THE local market buckled under selling pressure and profit-taking after strong gains in recent days and retreated from the 3,000-point milestone breached two weeks ago.
The benchmark Straits Times Index shed 15.22 points or 0.51 per cent to 2,978.84 with about 1.64 billion shares worth $1.33 billion changing hands, a moderate drop from Wednesday.
Most regional markets suffered the same fate after a strong showing in recent weeks. Hong Kong's Hang Seng Index was down 1.35 per cent, Australia's S&P/ASX 200 fell 1 per cent and Japan's Nikkei 225 by 0.16 per cent.
'It was always going to be a difficult day with a mixture of good and bad news to digest from overnight trade in the (United States) and Europe,' said Mr Jason Hughes, IG Markets' head of premium client management.
News of promising American growth numbers and fresh funding for European banks was cancelled out by fading hopes of a third round of quantitative easing in the US and rising oil prices, he added.
Federal Reserve chairman Ben Bernanke warned of slow progress ahead on job creation while pouring cold water on perceptions that positive data in recent months signalled a strong recovery in the world's largest economy.
The movers here included Raffles Education, which climbed two cents or 4.35 per cent to 48 cents.
The operator of fashion design schools said it will sell properties in China for US$159 million (S$199 million).
Yangzijiang Shipbuilding fell four cents or 2.94 per cent to $1.32. It had announced a 24 per cent jump in quarterly net profit, beating estimates.
OSK-DMG Research said oversupply of vessels and excess shipbuilding capacity in China could hurt the sector's profitability.
Oceanus Group plunged 1.7 cents or 16.35 per cent to 8.7 cents. The abalone breeder reported deep losses for the final quarter due to fair value losses in biological assets. The group is investigating the death of millions of abalone and has sacked the chief executive.
Neptune Orient Lines gained 5.5 cents or 4.1 per cent to $1.395. The counter took a beating last week after announcing the biggest quarterly loss in over a decade. There are signs freight rates are firming up so investors could be warming up again to the company's shares.
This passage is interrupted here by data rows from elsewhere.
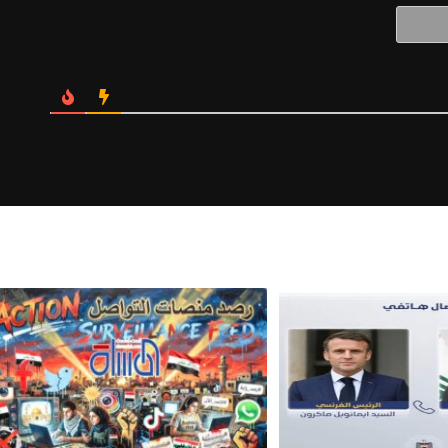
Website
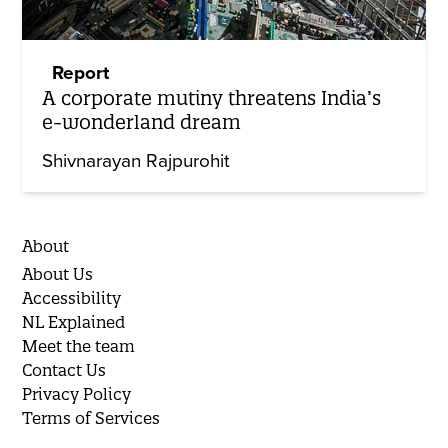
Report
A corporate mutiny threatens India’s
e-wonderland dream
Shivnarayan Rajpurohit
About
About Us
Accessibility
NL Explained
Meet the team
Contact Us
Privacy Policy
Terms of Services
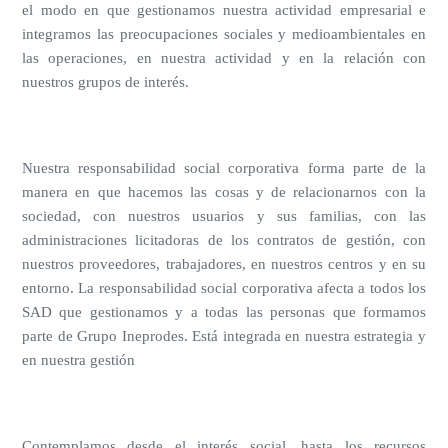
el modo en que gestionamos nuestra actividad empresarial e
integramos las preocupaciones sociales y medioambientales en
las operaciones, en nuestra actividad y en la relación con
nuestros grupos de interés.
Nuestra responsabilidad social corporativa forma parte de la
manera en que hacemos las cosas y de relacionarnos con la
sociedad, con nuestros usuarios y sus familias, con las
administraciones licitadoras de los contratos de gestión, con
nuestros proveedores, trabajadores, en nuestros centros y en su
entorno. La responsabilidad social corporativa afecta a todos los
SAD que gestionamos y a todas las personas que formamos
parte de Grupo Ineprodes. Está integrada en nuestra estrategia y
en nuestra gestión
Contemplamos desde el interés social, hasta los recursos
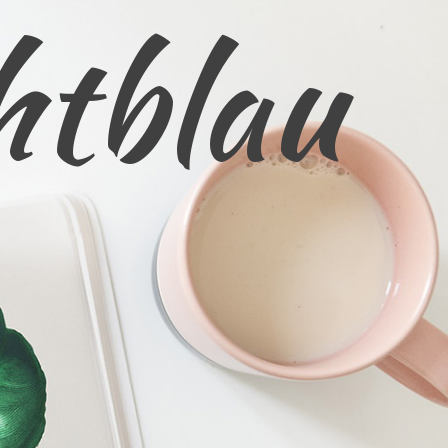
htblau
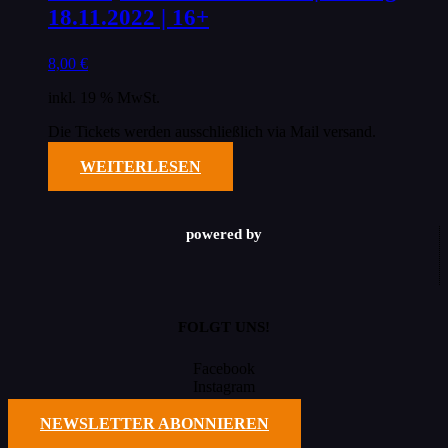
18.11.2022 | 16+
8,00
€
inkl. 19 % MwSt.
Die Tickets werden ausschließlich via Mail versand.
WEITERLESEN
powered by
FOLGT UNS!
Facebook
Instagram
TikTok
NEWSLETTER ABONNIEREN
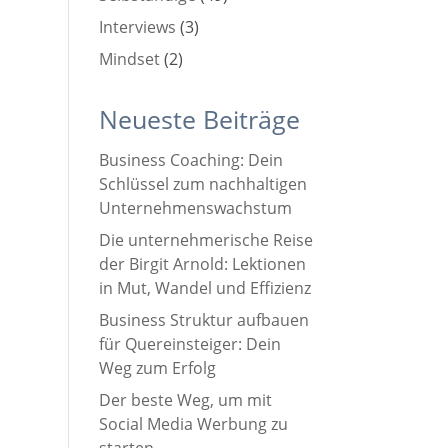
Interviews
(3)
Mindset
(2)
Neueste Beiträge
Business Coaching: Dein
Schlüssel zum nachhaltigen
Unternehmenswachstum
Die unternehmerische Reise
der Birgit Arnold: Lektionen
in Mut, Wandel und Effizienz
Business Struktur aufbauen
für Quereinsteiger: Dein
Weg zum Erfolg
Der beste Weg, um mit
Social Media Werbung zu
City Developments slipped 13 cents or 1.17 per cent to $11. 'While management's execution continues to be spot on, the share price has appreciated 25 per cent year to date,' said OCBC Investment Research.
'We believe the risk-reward proposition now appears unfavourable given persistent uncertainties in the domestic residential sector.'
Wilmar International fell seven cents or 1.4 per cent to $5.04. The stock has taken a beating since the release of its quarterly results.
SingTel lost four cents or 1.3 per cent to $3.13.